DOENÇA DE CROHN e RETOCOLITE ULCERATIVA. O que são e as diferenças sobre essas duas doenças inflamatórias intestinais.

Texto extraído da videoaula ministrada pela Dra. Ana Hamer, no evento Maio Roxo 2020, realizado pela DII Brasil

Nós sabemos que as DII são, principalmente, duas doenças: a Doença de Crohn e a Retocolite Ulcerativa.  São doenças crônicas do intestino, que levam a uma inflamação crônica, são doenças de caráter autoimune e que chama atenção, os períodos de remissão e de atividade da doença.

Em geral, elas vão  comprometer pacientes de várias idades, mas o acometimento é maior, especialmente, de jovens na fase produtiva, jovens que podem ser do sexo feminino ou sexo masculino, mas também podem comprometer pacientes depois dos 50 e 60 anos. 

É uma inflamação crônica com períodos de exacerbação, em que a doença se manifesta com muita sintomatologia. Avaliando exames, como a colonoscopia, por exemplo, observamos a presença de úlceras, e quando no intestino delgado, os exames de imagem mostram a presença de inflamação.

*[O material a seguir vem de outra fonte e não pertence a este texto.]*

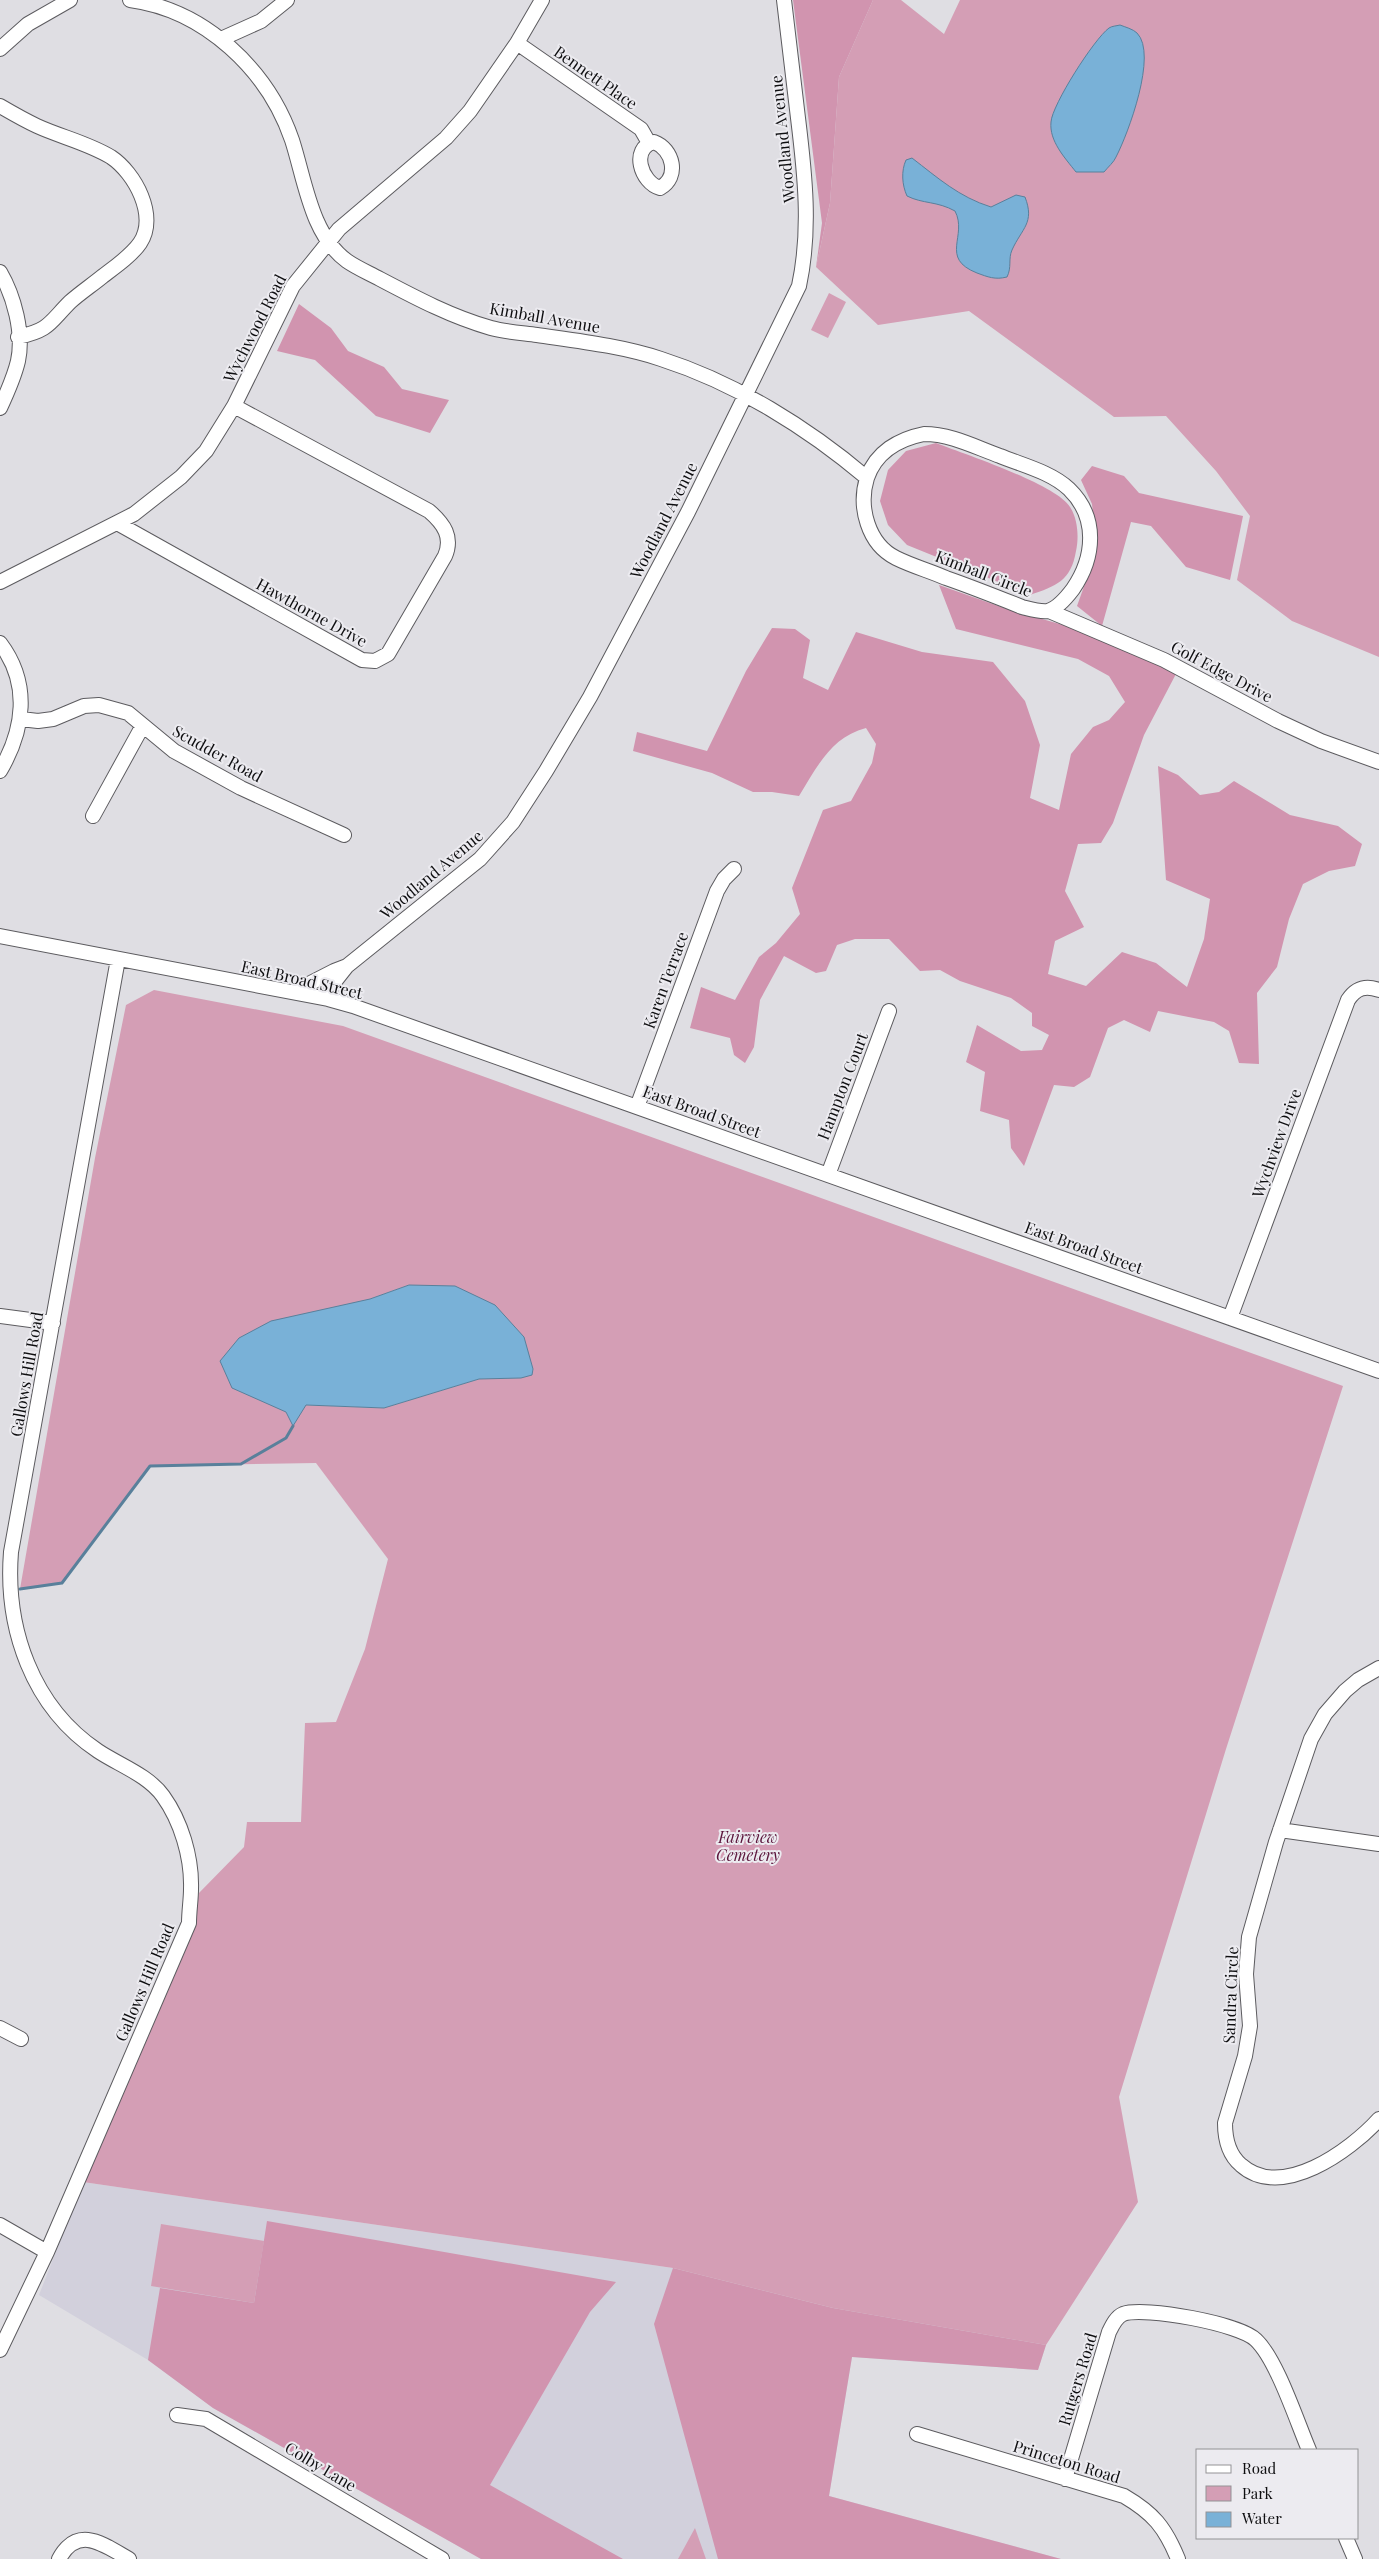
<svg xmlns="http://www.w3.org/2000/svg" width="1379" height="2559" font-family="'Playfair Display',serif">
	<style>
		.built { fill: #d2d0dc }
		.green { fill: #d49eb5; fill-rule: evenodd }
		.forest { fill: #d194af }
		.water { fill: #79b1d7; stroke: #59809b }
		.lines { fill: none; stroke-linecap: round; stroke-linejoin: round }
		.stream { stroke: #59809b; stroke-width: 3 }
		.minor-casing { stroke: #5c5b5f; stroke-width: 16 }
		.minor { stroke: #fff; stroke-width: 14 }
		.labels { text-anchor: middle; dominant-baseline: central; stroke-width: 4; stroke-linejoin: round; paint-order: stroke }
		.street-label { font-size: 16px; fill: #0e0e10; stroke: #ecebf0 }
		.park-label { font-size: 16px; font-style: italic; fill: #5b143b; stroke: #ecebf0 }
	</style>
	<rect width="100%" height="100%" fill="#dfdee3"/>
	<path class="built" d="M 83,2182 L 673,2268 L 833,2308 L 1046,2345 L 1038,2370 L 852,2357 L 829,2496 L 1061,2559 L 481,2559 L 213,2408 L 148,2360 L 39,2295 Z"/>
	<path class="green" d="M 873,0 L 901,0 L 944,34 L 960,0 L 1379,0 L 1379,657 L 1292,621 L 1237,580 L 1250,516 L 1216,471 L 1166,416 L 1114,417 L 969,311 L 878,325 L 816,267 L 830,203 L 839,77 Z
		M 829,293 L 846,302 L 828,338 L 811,330 Z
		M 154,990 L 343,1026 L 1343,1386 L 1226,1749 L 1119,2097 L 1138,2202 L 1046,2345 L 833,2308 L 673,2268 L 83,2182 L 190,1939 L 199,1893 L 244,1847 L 247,1822 L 301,1822 L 305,1723 L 336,1722 L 365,1649 L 388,1559 L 316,1463 L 150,1466 L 62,1583 L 20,1589 L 95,1158 L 126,1005 ZM 409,1285 L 530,1361 L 533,1369 L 531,1375 L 479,1379 L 384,1408 L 305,1405 L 293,1425 L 286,1412 L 370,1299 Z
		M 161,2224 L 264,2241 L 254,2303 L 151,2286 Z
		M 695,2528 L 706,2559 L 678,2559 Z"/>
	<path class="forest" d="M 793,0 L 873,0 L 839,77 L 830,203 L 816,267 L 822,223 Z
		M 299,304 L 331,328 L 348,351 L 384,367 L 402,389 L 449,400 L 430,433 L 376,416 L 315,360 L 277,351 Z
		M 936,443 C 964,454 1056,484 1070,507 C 1078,519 1079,538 1076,551 C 1071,581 1056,586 1030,595 L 907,545 L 888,525 L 880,501 L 888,470 L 906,451 Z
		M 1092,466 L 1124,476 L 1139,493 L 1243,516 L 1230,580 L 1186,567 L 1151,526 L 1131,522 L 1102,626 L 1077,606 L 1097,550 L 1092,504 L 1081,480 Z
		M 939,585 L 1004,608 L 1091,633 L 1177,672 L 1144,735 L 1113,823 L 1101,843 L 1078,844 L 1065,891 L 1084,927 L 1055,941 L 1048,974 L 1086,986 L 1122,952 L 1156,963 L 1187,987 L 1204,939 L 1210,899 L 1166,880 L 1158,766 L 1178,775 L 1200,795 L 1219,792 L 1234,781 L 1290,815 L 1338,826 L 1362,844 L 1355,866 L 1329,871 L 1303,884 L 1289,919 L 1277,967 L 1257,993 L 1259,1064 L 1239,1063 L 1229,1031 L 1214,1022 L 1158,1011 L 1150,1032 L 1124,1020 L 1108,1028 L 1090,1077 L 1074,1087 L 1054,1085 L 1024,1166 L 1011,1148 L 1009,1120 L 980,1111 L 985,1072 L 966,1062 L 977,1025 L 1021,1051 L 1042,1050 L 1049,1035 L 1032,1026 L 1032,1013 L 1011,998 L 960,981 L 940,970 L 920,971 L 889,939 L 855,939 L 837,945 L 826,971 L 816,973 L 784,956 L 760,1000 L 754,1047 L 745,1063 L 734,1055 L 730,1038 L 690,1028 L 701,987 L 735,1000 L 759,957 L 776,943 L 800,914 L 792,888 L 823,810 L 851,801 L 872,763 L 876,744 L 866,728 C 831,737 817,767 799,796 L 772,792 L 753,792 L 712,773 L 633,751 L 637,732 L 707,751 L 746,671 L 772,628 L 795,629 L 810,640 L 803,678 L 828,690 L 856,632 L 922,652 L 993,662 L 1025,701 L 1040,745 L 1030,798 L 1059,810 L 1071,754 L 1093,727 L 1109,720 L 1125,702 L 1109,676 L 1078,659 L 956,629 Z
		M 267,2221 L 616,2282 L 590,2312 L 490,2485 L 623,2559 L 481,2559 L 213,2408 L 148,2360 L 160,2288 L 254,2303 Z
		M 673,2268 L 833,2308 L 1046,2345 L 1038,2370 L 852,2357 L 829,2496 L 1061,2559 L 718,2559 L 654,2324 Z"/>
	<path class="water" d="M 1120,25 C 1125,27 1133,29 1137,33 C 1158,54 1128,134 1116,157 C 1114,162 1108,167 1104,172 L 1076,172 C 1065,158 1049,141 1051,122 C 1052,105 1094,39 1109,28 C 1112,26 1116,26 1120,25 Z
		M 912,158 C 938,178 959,197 991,207 L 1016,195 L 1025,197 C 1035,223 1022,228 1012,250 C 1008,259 1012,267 1007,277 C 995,280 988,277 977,273 C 939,258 968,236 955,211 C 937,201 923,204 907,196 C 902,185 901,171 906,160 Z
		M 409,1285 L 455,1286 L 495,1305 L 524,1337 L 533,1369 L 532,1375 L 521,1378 L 479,1379 L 384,1408 L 306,1405 L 293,1426 L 286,1412 L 232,1388 L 220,1361 L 239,1338 L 271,1321 L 370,1299 Z"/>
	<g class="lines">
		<path class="stream" d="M 20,1589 L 62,1583 L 150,1466 L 241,1464 L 286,1438 L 293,1426"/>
		<g class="minor-casing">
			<path id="minor" d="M 130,0 C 205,10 268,70 292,140 C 305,180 311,235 347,261 C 357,268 369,273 380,279 C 416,298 452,317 491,328 C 506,332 522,333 537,335 C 578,341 622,346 661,359 C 736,383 808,428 867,478
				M 221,39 L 261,21 L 287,0
				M 517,43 L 641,129 L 649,143
				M 0,49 L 28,24 L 70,0
				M 0,106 C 12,113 24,120 37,126 C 61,137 88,143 111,157 C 135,173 158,216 140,243 C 131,256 115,267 103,276 C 92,285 80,293 70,302 C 49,323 50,330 18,337
				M 654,142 C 673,149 680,177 660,188 C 641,183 630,148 654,142 Z
				M 0,272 C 14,296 24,333 18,361 C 14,378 7,393 0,408
				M 924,434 C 951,434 975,447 1000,456 C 1022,465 1051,472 1069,489 C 1098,517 1095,557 1073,589 C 1067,597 1058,608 1048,611 C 1039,612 1030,609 1022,607 C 997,597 972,587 946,578 C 930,571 912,566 896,558 C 868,544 858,507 867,478 C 876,452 899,439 924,434 Z
				M 117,523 L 362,660 L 375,661 L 388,654 L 445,556 C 453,537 444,524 429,511 L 234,406
				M 0,582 L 134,514 L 181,477 L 206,451 L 234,406 L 293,286 L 339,229 L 446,138 L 470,111 L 517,43 L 542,0
				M 1049,611 L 1164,660 L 1278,721 L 1321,741 L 1379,762
				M 0,643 C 31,684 24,730 0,771
				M 21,719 L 38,721 L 53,719 L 84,706 L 99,705 L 128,713 L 174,751 L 241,788 L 344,835
				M 93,816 L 142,727
				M 0,936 L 328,999 L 353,1006 L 1379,1371
				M 293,992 L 334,971 L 347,966
				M 328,999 L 332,985 L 347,966 L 480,859 L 513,822 L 546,771 L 590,697 L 688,512 L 799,286 C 811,230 805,175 798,118 C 793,79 789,39 784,0
				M 637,1107 L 717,891 L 724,879 L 734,869
				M 828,1175 L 889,1011
				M 0,1316 L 53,1323
				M 1230,1318 L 1348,1000 C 1356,988 1365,985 1379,990
				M 1379,1668 L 1358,1680 L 1345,1691 L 1325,1714 L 1311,1739 L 1276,1842 L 1249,1937 L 1246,1974 L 1250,2026 L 1245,2056 L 1225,2123 C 1225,2139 1228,2154 1241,2165 C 1281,2201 1350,2151 1379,2119
				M 1280,1830 L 1379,1844
				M 0,2028 L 21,2039
				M 0,2225 L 47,2252
				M 0,2350 L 47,2252 L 189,1923 C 189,1911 191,1900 191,1889 C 192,1857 181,1821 163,1796 C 148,1775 119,1765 98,1751 C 32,1707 5,1628 11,1552 L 118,959
				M 177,2415 L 206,2419 L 442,2559
				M 917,2434 L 1124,2496 C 1153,2513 1165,2527 1178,2559
				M 1065,2479 L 1109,2332 C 1112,2326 1116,2317 1123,2314 C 1144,2306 1241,2324 1256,2340 C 1277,2360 1297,2422 1309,2450
				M 1346,2538 L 1355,2559
				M 59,2559 C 78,2524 104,2545 129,2559"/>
		</g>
		<use href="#minor" class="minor"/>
	</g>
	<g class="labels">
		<g class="street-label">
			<text transform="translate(596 77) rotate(35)">Bennett Place</text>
			<text transform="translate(782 139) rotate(-96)">Woodland Avenue</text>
			<text transform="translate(545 317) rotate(10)">Kimball Avenue</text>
			<text transform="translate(254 328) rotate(-63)">Wychwood Road</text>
			<text transform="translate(663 520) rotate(-63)">Woodland Avenue</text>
			<text transform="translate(984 573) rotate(21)">Kimball Circle</text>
			<text transform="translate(312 612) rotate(29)">Hawthorne Drive</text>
			<text transform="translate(1222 671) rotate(28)">Golf Edge Drive</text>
			<text transform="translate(218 753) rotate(29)">Scudder Road</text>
			<text transform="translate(431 874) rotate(-40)">Woodland Avenue</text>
			<text transform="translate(302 979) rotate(13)">East Broad Street</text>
			<text transform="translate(665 980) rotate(-70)">Karen Terrace</text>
			<text transform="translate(842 1086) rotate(-69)">Hampton Court</text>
			<text transform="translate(702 1111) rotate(20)">East Broad Street</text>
			<text transform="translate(1276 1143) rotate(-70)">Wychview Drive</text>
			<text transform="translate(1084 1247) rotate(20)">East Broad Street</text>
			<text transform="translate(26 1374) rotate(-80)">Gallows Hill Road</text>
			<text transform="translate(144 1982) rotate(-67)">Gallows Hill Road</text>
			<text transform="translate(1230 1995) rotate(-88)">Sandra Circle</text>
			<text transform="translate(1077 2379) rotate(-73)">Rutgers Road</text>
			<text transform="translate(1067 2461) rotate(17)">Princeton Road</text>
			<text transform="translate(321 2466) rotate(31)">Colby Lane</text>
		</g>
		<g class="park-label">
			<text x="748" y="1836">Fairview<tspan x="748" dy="18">Cemetery</tspan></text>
		</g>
	</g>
	<rect x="1196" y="2449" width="162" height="90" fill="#ecebf0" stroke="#939396"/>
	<rect x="1206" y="2465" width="25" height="8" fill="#ffffff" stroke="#939396"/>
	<text x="1242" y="2474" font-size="15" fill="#0e0e10">Road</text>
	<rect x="1206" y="2486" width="25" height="15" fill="#d49eb5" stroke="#939396"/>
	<text x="1242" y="2499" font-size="15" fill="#0e0e10">Park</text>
	<rect x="1206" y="2512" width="25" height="15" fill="#79b1d7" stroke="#939396"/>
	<text x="1242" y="2524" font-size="15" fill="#0e0e10">Water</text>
</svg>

Mas também há episódios de remissão em que a doença está quieta, e o paciente está bem, sem queixas e muitas vezes, o que é melhor ainda, a remissão dos exames, uma remissão endoscópica, uma remissão histológica, ou seja, quando o paciente faz os exames e está tudo cicatrizado.

Diferença entre Doença de Crohn e Retocolite Ulcerativa

Falando sobre as duas diferenças entre elas: a Doença de Crohn é assimétrica, ou seja, é uma doença que terá locais de inflamação da mucosa, alternados e intercalados com mucosas sadias e novamente mucosa com inflamação, intercalado com mucosa sadia.

Na Retocolite, a doença não é assimétrica, é de forma contínua. Então, se o paciente tem doença no reto e, digamos que o paciente tem uma pancolite, ele tem uma doença em todo o colo, que irá comprometer o reto, o sigmoide, o descendente, o transverso, o ascendente e o seco, ou seja, todo o intestino de forma contínua. Ele não terá áreas inflamadas intercaladas com áreas sem inflamação, como se tem na Doença de Crohn.

Outra característica super importante é que a Doença de Crohn é transmural, ou seja, é uma doença que compromete toda a parede do intestino, ou seja, a mucosa, a submucosa, a muscular própria e a serosa. Por isso que na Doença de Crohn, o paciente pode ter a presença de fístulas, por exemplo.

Na Retocolite, ela já não é transmural, ela é mais superficial, geralmente ela só compromete a mucosa, e algumas vezes, um pouco mais profunda, mas o habitual é só o comprometimento da mucosa.

Para entender melhor, imaginemos uma parede entre um quarto e um closet. Como eu vou chegar no closet? Seria como pensar que essa parede fosse a parede intestinal. Na Doença de Crohn pode ocorrer exatamente isso, comprometer toda a parede do intestino, no caso simbólico no closet, atravessando a parede, que seria, na Doença de Crohn, a presença de uma fístula.

A inflamação sai da parte mais superficial da mucosa, atravessa a submucosa, a muscular, e chega na serosa e assim, atinge um outro órgão. Formando assim, uma fístula para pele, por exemplo, ou para a vagina, enfim, esta é a noção de doença transmural. A Doença de Crohn pode acometer desde a boca até o ânus. 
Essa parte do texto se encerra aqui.